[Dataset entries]

>>>

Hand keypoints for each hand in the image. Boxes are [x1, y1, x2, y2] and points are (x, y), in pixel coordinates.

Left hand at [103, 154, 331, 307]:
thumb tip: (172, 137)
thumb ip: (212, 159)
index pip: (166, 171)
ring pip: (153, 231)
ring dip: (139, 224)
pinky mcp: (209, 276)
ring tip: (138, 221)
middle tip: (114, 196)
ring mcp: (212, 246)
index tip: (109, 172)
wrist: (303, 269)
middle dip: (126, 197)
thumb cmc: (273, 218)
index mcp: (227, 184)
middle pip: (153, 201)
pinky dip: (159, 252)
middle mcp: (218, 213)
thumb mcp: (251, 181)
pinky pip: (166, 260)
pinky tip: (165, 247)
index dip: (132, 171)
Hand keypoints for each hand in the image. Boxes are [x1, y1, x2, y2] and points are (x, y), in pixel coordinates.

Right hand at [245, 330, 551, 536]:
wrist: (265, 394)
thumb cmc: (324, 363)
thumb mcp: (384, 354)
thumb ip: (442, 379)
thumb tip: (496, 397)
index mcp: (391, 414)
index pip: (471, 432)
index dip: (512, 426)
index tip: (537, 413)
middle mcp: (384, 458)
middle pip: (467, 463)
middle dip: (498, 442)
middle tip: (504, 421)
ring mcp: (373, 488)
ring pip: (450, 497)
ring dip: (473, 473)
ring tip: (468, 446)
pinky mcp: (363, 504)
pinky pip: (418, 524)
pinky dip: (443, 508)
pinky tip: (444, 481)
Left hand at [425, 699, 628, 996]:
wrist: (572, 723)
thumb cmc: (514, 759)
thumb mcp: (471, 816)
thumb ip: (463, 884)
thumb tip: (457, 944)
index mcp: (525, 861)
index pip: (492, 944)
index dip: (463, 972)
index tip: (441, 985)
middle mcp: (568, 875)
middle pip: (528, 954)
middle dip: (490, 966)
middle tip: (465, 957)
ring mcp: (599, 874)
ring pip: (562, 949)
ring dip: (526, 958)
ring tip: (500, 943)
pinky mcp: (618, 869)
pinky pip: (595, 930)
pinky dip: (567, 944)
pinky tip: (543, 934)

<<<

▸ **TASK DESCRIPTION**
Please write out, exactly as they appear, only the lines from the one holding "middle mcp: (568, 875)" through the end of the data.

▸ **PROBLEM SOLUTION**
middle mcp: (568, 875)
middle pip: (528, 954)
middle dip: (490, 966)
middle tip: (465, 957)
ring mcp: (599, 874)
ring pip: (562, 949)
ring dip: (526, 958)
ring tip: (500, 943)
pinky mcp: (618, 869)
pinky pip: (595, 930)
pinky dip: (567, 944)
pinky tip: (543, 934)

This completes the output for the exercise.